-- What you are asked to do --
Can you reproduce, word for word, the part of the material that opens with the line containing "## Properties" and closes with the line containing "Título específico do", including both of those lines?

-- Working data --
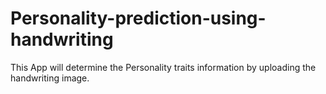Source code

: # Personality-prediction-using-handwriting
This App will determine the Personality traits information by uploading the handwriting image.
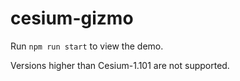 # cesium-gizmo

Run `npm run start` to view the demo.

Versions higher than Cesium-1.101 are not supported.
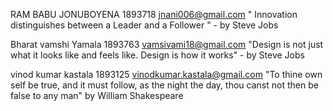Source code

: RAM BABU JONUBOYENA
1893718
jnani006@gmail.com
  " Innovation distinguishes between a Leader and a Follower " - by Steve Jobs
  
  
Bharat vamshi Yamala
1893763
vamsivami18@gmail.com
   "Design is not just what it looks like and feels like. Design is how it works" - by Steve Jobs
   
   vinod kumar kastala
   1893125
   vinodkumar.kastala@gmail.com
   "To thine own self be true, and it must follow, as the night the day, thou canst not then be false to any man" by William Shakespeare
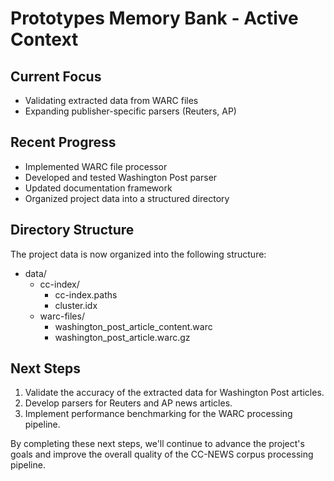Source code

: # Prototypes Memory Bank - Active Context

## Current Focus
- Validating extracted data from WARC files
- Expanding publisher-specific parsers (Reuters, AP)

## Recent Progress
- Implemented WARC file processor
- Developed and tested Washington Post parser
- Updated documentation framework
- Organized project data into a structured directory

## Directory Structure
The project data is now organized into the following structure:
- data/
  - cc-index/
    - cc-index.paths
    - cluster.idx
  - warc-files/
    - washington_post_article_content.warc
    - washington_post_article.warc.gz

## Next Steps
1. Validate the accuracy of the extracted data for Washington Post articles.
2. Develop parsers for Reuters and AP news articles.
3. Implement performance benchmarking for the WARC processing pipeline.

By completing these next steps, we'll continue to advance the project's goals and improve the overall quality of the CC-NEWS corpus processing pipeline.
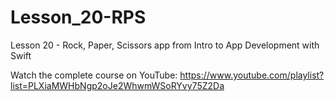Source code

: # Lesson_20-RPS
Lesson 20 - Rock, Paper, Scissors app from Intro to App Development with Swift

Watch the complete course on YouTube: https://www.youtube.com/playlist?list=PLXiaMWHbNgp2oJe2WhwmWSoRYvy75Z2Da 
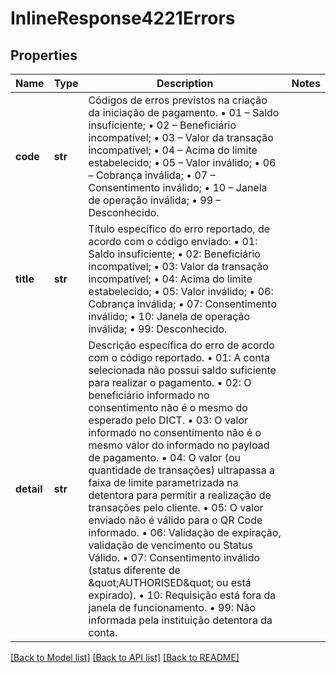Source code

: # InlineResponse4221Errors

## Properties
Name | Type | Description | Notes
------------ | ------------- | ------------- | -------------
**code** | **str** | Códigos de erros previstos na criação da iniciação de pagamento.   • 01 – Saldo insuficiente;   • 02 – Beneficiário incompatível;   • 03 – Valor da transação incompatível;   • 04 – Acima do limite estabelecido;   • 05 – Valor inválido;   • 06 – Cobrança inválida;   • 07 – Consentimento inválido;   • 10 – Janela de operação inválida;      • 99 – Desconhecido.    | 
**title** | **str** | Título específico do erro reportado, de acordo com o código enviado:   • 01: Saldo insuficiente;   • 02: Beneficiário incompatível;   • 03: Valor da transação incompatível;   • 04: Acima do limite estabelecido;   • 05: Valor inválido;   • 06: Cobrança inválida;   • 07: Consentimento inválido;   • 10: Janela de operação inválida;      • 99: Desconhecido.    | 
**detail** | **str** | Descrição específica do erro de acordo com o código reportado.   • 01: A conta selecionada não possui saldo suficiente para realizar o pagamento.   • 02: O beneficiário informado no consentimento não é o mesmo do esperado pelo DICT.   • 03: O valor informado no consentimento não é o mesmo valor do informado no payload de pagamento.     • 04: O valor (ou quantidade de transações) ultrapassa a faixa de limite parametrizada na detentora para permitir a realização de transações pelo cliente.   • 05: O valor enviado não é válido para o QR Code informado.   • 06: Validação de expiração, validação de vencimento ou Status Válido.   • 07: Consentimento inválido (status diferente de \&quot;AUTHORISED\&quot; ou está expirado).   • 10: Requisição está fora da janela de funcionamento.         • 99: Não informada pela instituição detentora da conta.   | 

[[Back to Model list]](../README.md#documentation-for-models) [[Back to API list]](../README.md#documentation-for-api-endpoints) [[Back to README]](../README.md)

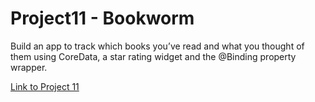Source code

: # Project11 - Bookworm

Build an app to track which books you’ve read and what you thought of them using CoreData, a star rating widget and the @Binding property wrapper.

[Link to Project 11](https://www.hackingwithswift.com/100/swiftui/53)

-- Answer area --
## Properties
Name | Type | Description | Notes
------------ | ------------- | ------------- | -------------
**code** | **str** | Códigos de erros previstos na criação da iniciação de pagamento.   • 01 – Saldo insuficiente;   • 02 – Beneficiário incompatível;   • 03 – Valor da transação incompatível;   • 04 – Acima do limite estabelecido;   • 05 – Valor inválido;   • 06 – Cobrança inválida;   • 07 – Consentimento inválido;   • 10 – Janela de operação inválida;      • 99 – Desconhecido.    | 
**title** | **str** | Título específico do erro reportado, de acordo com o código enviado:   • 01: Saldo insuficiente;   • 02: Beneficiário incompatível;   • 03: Valor da transação incompatível;   • 04: Acima do limite estabelecido;   • 05: Valor inválido;   • 06: Cobrança inválida;   • 07: Consentimento inválido;   • 10: Janela de operação inválida;      • 99: Desconhecido.    | 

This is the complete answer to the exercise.